Secukinumab (IL-17A inhibitor)
Abstract 2553. Dr Vibeke Strand presented results from the FUTURE trials in PsA patients. In over 2000 patients studied, the 300mg and 150mg doses resulted in significant and sustained improvements in quality of life, regardless of whether or not they had previously been treated with anti-TNF.
Plenary Abstract 633 Dafna Gladman presented the results of a phase II study of 149 patients with PsA; 81 of whom had dactylitis. This study demonstrated a significant improvement in dactylitis which correlated with improved physical function. Three quarters of the group treated with GUS from the outset achieved remission of dactylitis. Dactylitis can be very difficult to treat using existing drugs, and this study suggests that it is very effective for this manifestation.
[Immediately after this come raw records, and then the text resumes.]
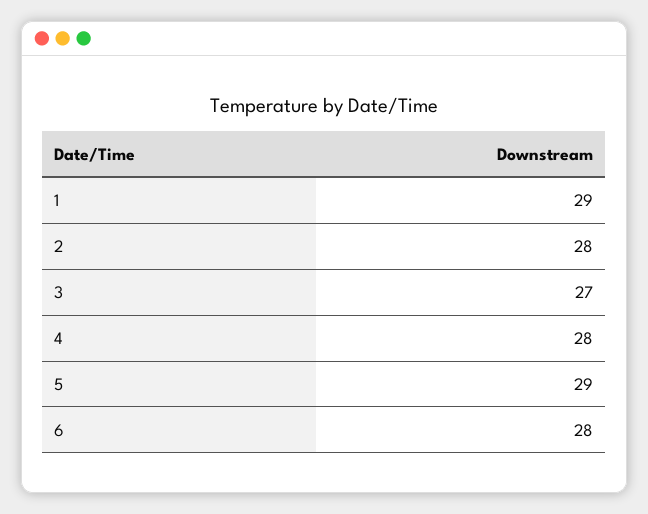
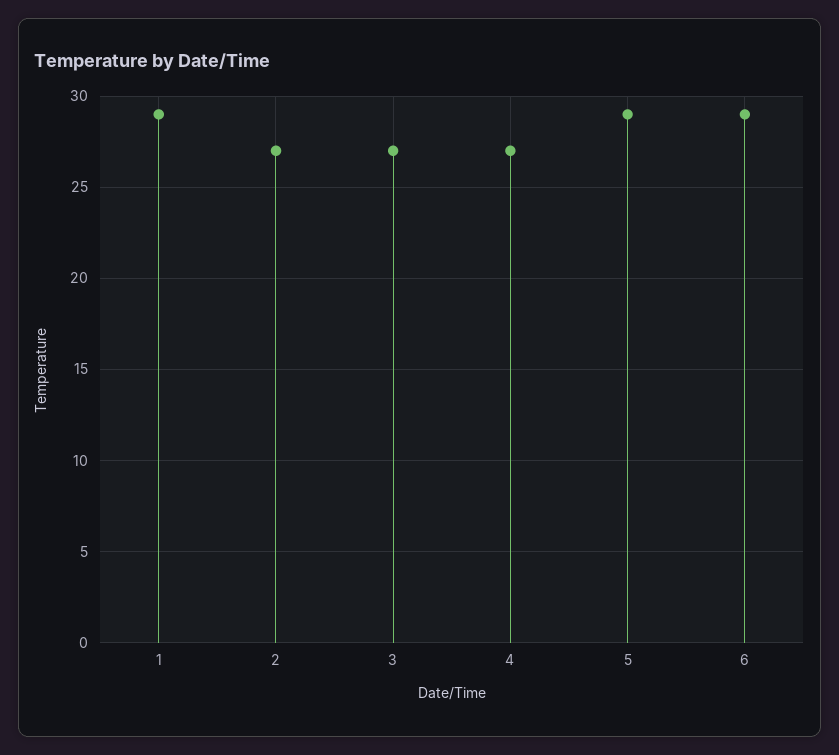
  {
    "1": 29,
-   "2": 28,
+   "2": 27,
    "3": 27,
-   "4": 28,
+   "4": 27,
    "5": 29,
-   "6": 28
+   "6": 29
  }

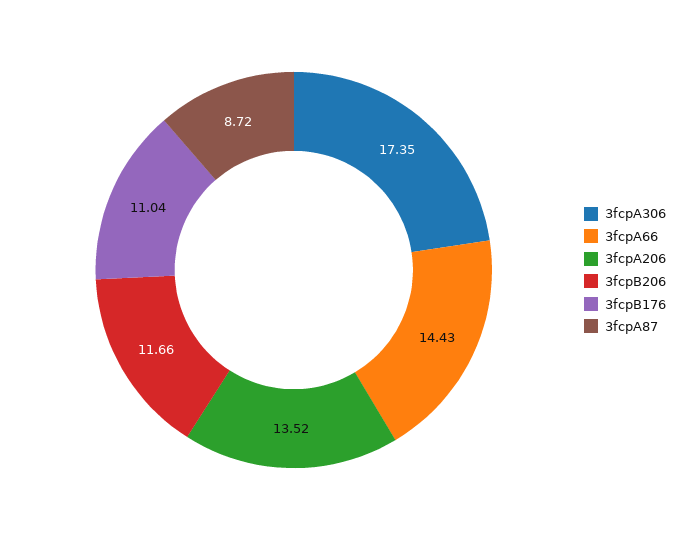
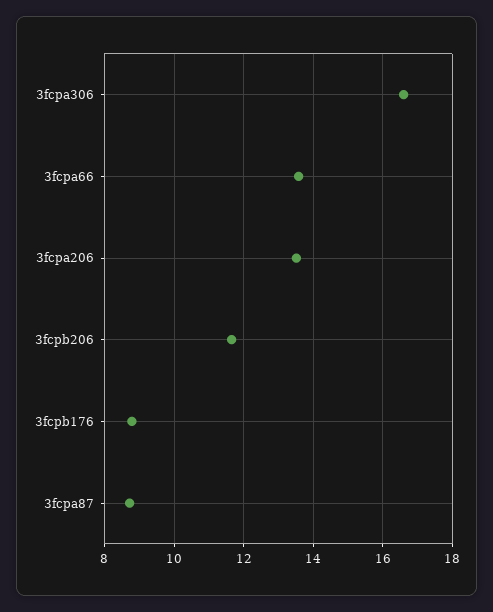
  {
-   "3fcpA306": 17.35,
+   "3fcpA306": 16.6,
-   "3fcpA66": 14.43,
+   "3fcpA66": 13.6,
    "3fcpA206": 13.52,
    "3fcpB206": 11.66,
-   "3fcpB176": 11.04,
+   "3fcpB176": 8.8,
    "3fcpA87": 8.72
  }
Abstract 2560 Dr Orbai presented results from the VOYAGE trial of GUS vs Adalimumab in patients with psoriasis (18% of whom self reported arthritis symptoms). Both drugs resulted in improvement but Guselkumab was significantly more successful in clearing scalp psoriasis.
Abstract 2566 Dr Puig presented results from ‘VOYAGE 2’, a phase III double blind study comparing Guselkumab with adalimumab and placebo in patients with moderate to severe psoriasis. Changes in patient reported outcomes were significantly better for Guselkumab than placebo in the PsA subgroup as well as the whole group. In the second half of the study, some of the PROs improved significantly better than those given Adalimumab although the design of the trial makes this difficult to assess (the GUS group had already been on the drug for 16 weeks whereas the ADA group had been on the drug for a shorter time).
Abstract 2554. Vibeke Strand presented a subgroup analysis from the Phase III ASTRAEA double blind placebo controlled study involving 424 patients with PsA: 168 were on monotherapy (no MTX). At week 24, the ACR20 response rates were 32% vs 12% in the placebo group. The mean changes in DAS28 CRP were -1.5 vs -0.68. These results do confirm that this drug could be an option in PsA, although to me those response rates are disappointing.
Abstract 1390 Dr Laura Coates presented an online global survey using the PsAID – looking at the impact of psoriatic arthritis from the patients perspective. This work (and others presented at the meeting) highlighted that the life impact of this condition is significant, and often reflects other issues that doctors might not focus on such as the extent or visibility of the skin disease or fatigue. Fatigue was the focus of Abstract 1393 by Dr Orbai (John Hopkins). Another abstract (1660) focused on Depression, which is commoner in PsA than RA. This study confirmed that depression was over 50% more likely in PsA than RA, and also found that this was independent of their joint score.
These brief reviews reflect my own take on some of the great work presented at this meeting. Of course, you should also read the abstracts online at the ACR website and check out some of the other reviews presented here on RheumNow.